> **Records from a dataset**:
○ ○ ○ ○

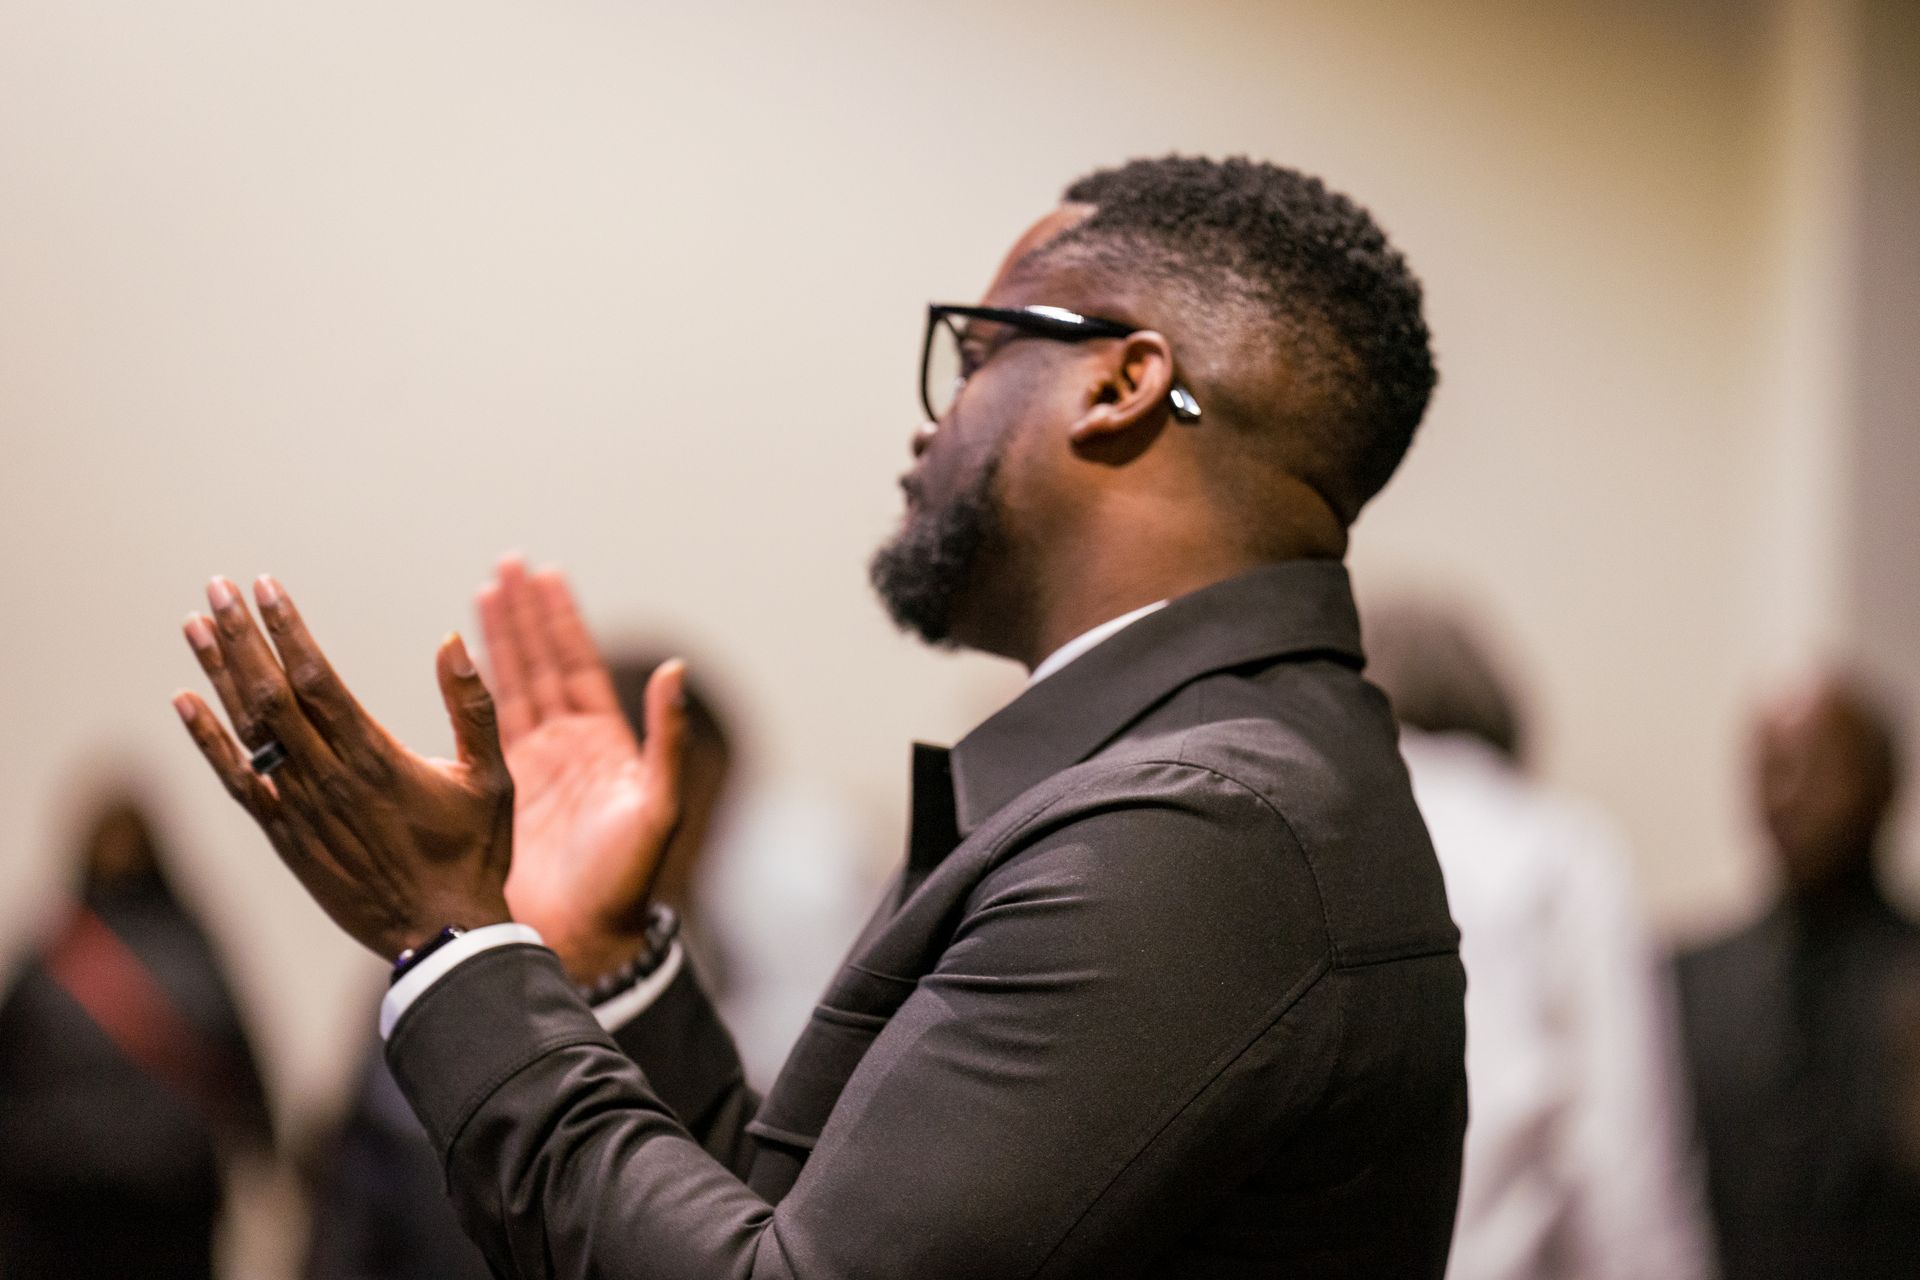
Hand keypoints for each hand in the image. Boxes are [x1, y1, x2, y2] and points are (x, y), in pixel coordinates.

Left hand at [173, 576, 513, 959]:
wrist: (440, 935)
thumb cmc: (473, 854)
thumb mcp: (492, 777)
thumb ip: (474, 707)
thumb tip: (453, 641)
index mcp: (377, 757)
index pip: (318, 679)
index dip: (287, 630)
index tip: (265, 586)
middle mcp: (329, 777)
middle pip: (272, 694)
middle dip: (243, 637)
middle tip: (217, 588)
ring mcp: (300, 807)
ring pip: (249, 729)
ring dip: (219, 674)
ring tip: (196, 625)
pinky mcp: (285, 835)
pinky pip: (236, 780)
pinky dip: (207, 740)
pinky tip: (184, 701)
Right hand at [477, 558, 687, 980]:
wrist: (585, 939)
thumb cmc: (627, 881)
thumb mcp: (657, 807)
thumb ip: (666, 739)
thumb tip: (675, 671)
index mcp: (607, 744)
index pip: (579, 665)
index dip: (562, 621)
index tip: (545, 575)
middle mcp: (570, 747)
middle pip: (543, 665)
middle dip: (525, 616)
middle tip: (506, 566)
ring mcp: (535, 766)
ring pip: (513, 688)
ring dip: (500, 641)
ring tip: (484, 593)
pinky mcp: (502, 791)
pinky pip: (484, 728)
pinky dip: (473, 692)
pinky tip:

○ ○ ○ ○

> **WORK INSTRUCTIONS**:
Could you reproduce exactly, and only, the lines from the start of the records through the line containing "index dip: (287, 630)", leaving out the pictures?

> **WRITTEN SOLUTION**:
Hand keypoints for each hand in the image. Boxes are [x1, y1, x2, y2] and points are (x, y), in pixel coordinates.

Left hand at [173, 576, 513, 959]:
wrist: (440, 935)
thumb cmc: (473, 854)
thumb mcp: (492, 777)
thumb ip: (474, 707)
thumb tip: (453, 641)
index mcp: (377, 757)
index pip: (318, 679)
index dip: (287, 630)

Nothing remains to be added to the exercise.